Em um artigo, Stanborough deu uma descrição mais detalhada de quem eram os “especialistas” consultados pelo ONS:
O grupo de trabalho técnico sobre mortalidade excessiva em todo o Reino Unido se beneficiou da experiência de muitas organizações e campos, com representantes de diferentes áreas do ONS, do Escritório para Melhoria e Disparidades na Saúde (OHID), da Agência de Segurança da Saúde do Reino Unido, da Saúde Pública do País de Gales, do Governo Galês, dos Registros Nacionais da Escócia (NRS), da Agência de Estatísticas e Pesquisa da Irlanda do Norte (NISRA) e membros da profissão atuarial.
A nova metodologia está intimamente alinhada com a usada pelo OHID para estimar o excesso de mortes em autoridades locais inglesas e outros subgrupos populacionais, e será usada pelo NRS e pelo NISRA para estimar o excesso de mortes na Escócia e na Irlanda do Norte, respectivamente.

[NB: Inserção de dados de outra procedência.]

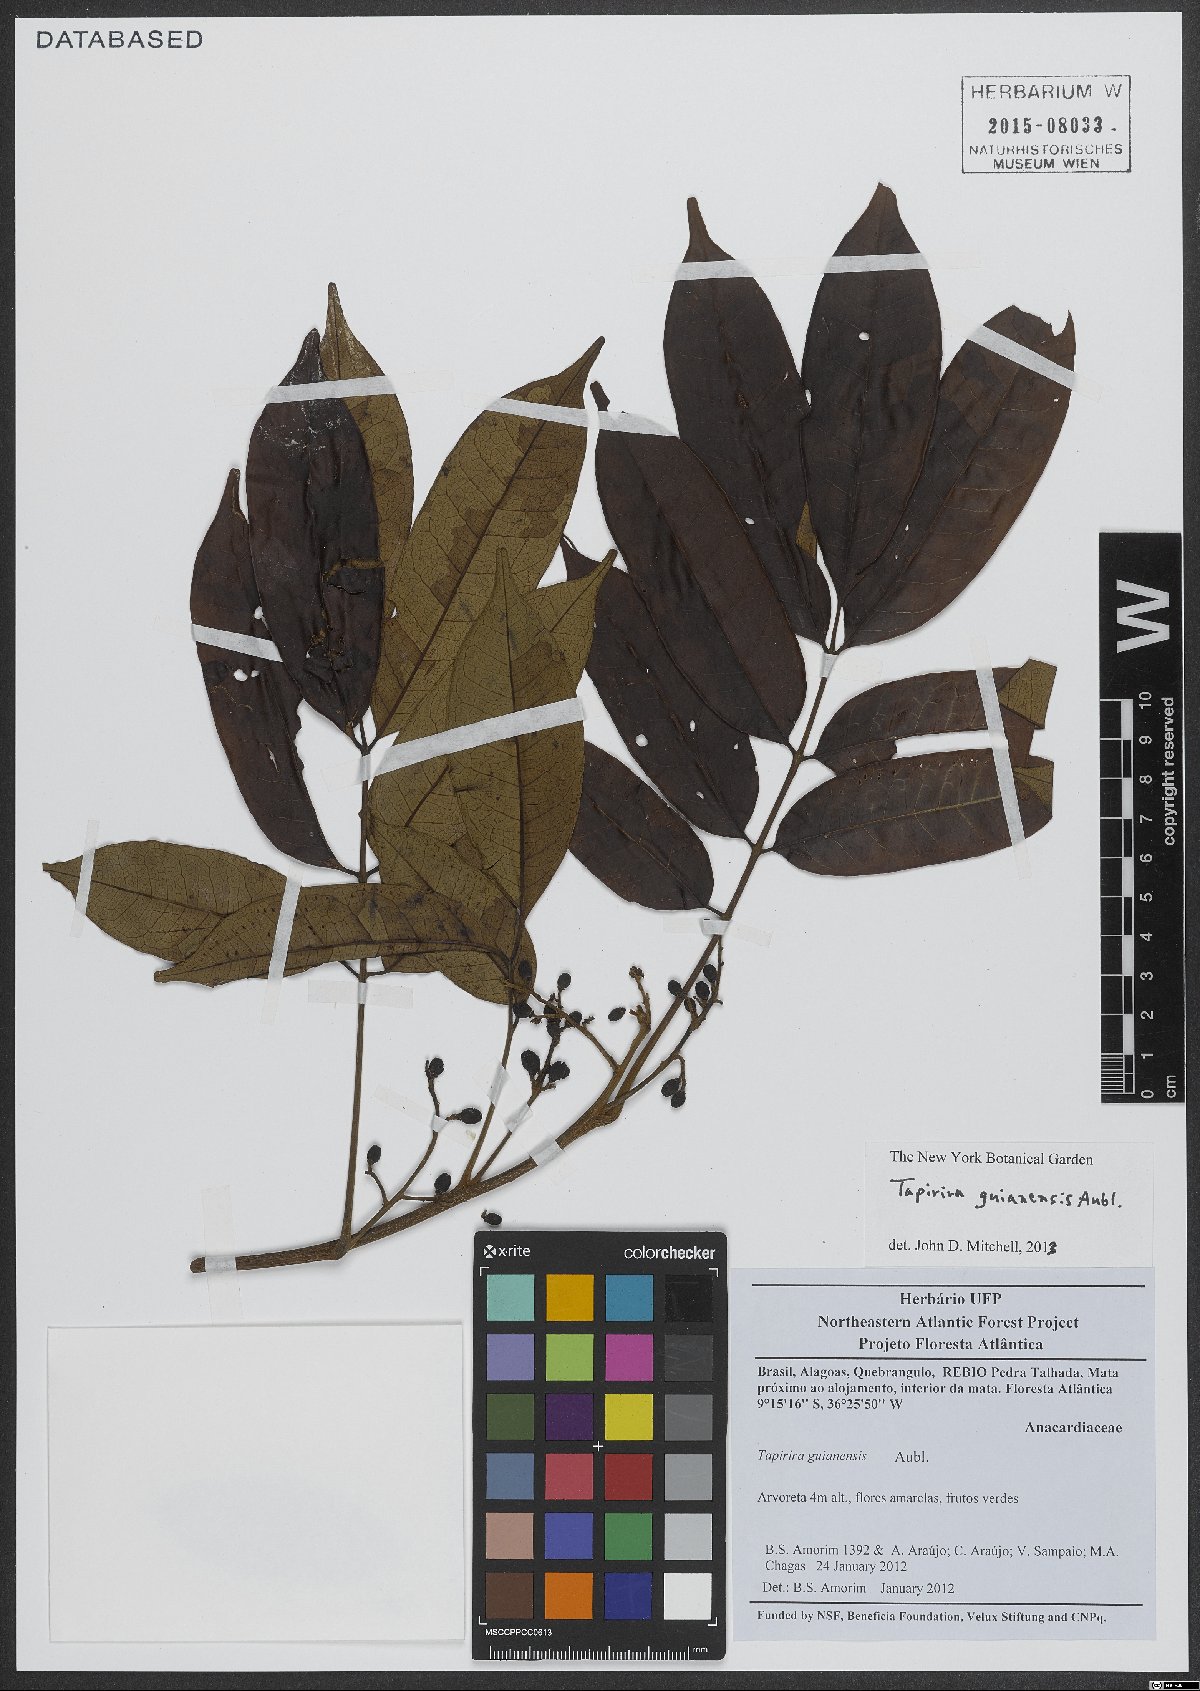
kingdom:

Excesso de mortes – uma nova metodologia e melhor compreensão, Estatística Nacional, 15 de fevereiro de 2024
Ela observou que o novo método está "em desenvolvimento" e será alterado quando e conforme necessário, o que talvez cause confusão e nenhuma comparação significativa com períodos anteriores. Também seria uma maneira útil de explicar quaisquer mortes futuras em excesso que não queiram que sejam conhecidas publicamente ou investigadas de forma independente.
No espírito de melhoria contínua, revisaremos regularmente as estimativas de excesso de mortes produzidas pela nova metodologia, com refinamentos adicionais sendo realizados, se necessário. Assim, as novas estimativas serão rotuladas como Estatísticas Oficiais em Desenvolvimento enquanto mais trabalho de revisão, testes e desenvolvimento é realizado.
Excesso de mortes – uma nova metodologia e melhor compreensão, Estatística Nacional, 15 de fevereiro de 2024
De acordo com o Gabinete de Regulação Estatística, o rótulo de “estatísticas oficiais em desenvolvimento” pode ser substituído pelo rótulo de “estatísticas oficiais” após a conclusão da avaliação. O produtor deve ter decidido que as estatísticas são adequadas e de valor público e explicado seus pontos fortes e limitações. O produtor pode desejar que as estatísticas se tornem estatísticas oficiais credenciadas para demonstrar sua conformidade com os requisitos Código de Práticas para Estatística.
Então, qual foi o efeito dos novos dados de "estatísticas oficiais em desenvolvimento" do ONS? Eles conseguiram ocultar uma grande parte do excesso de mortes.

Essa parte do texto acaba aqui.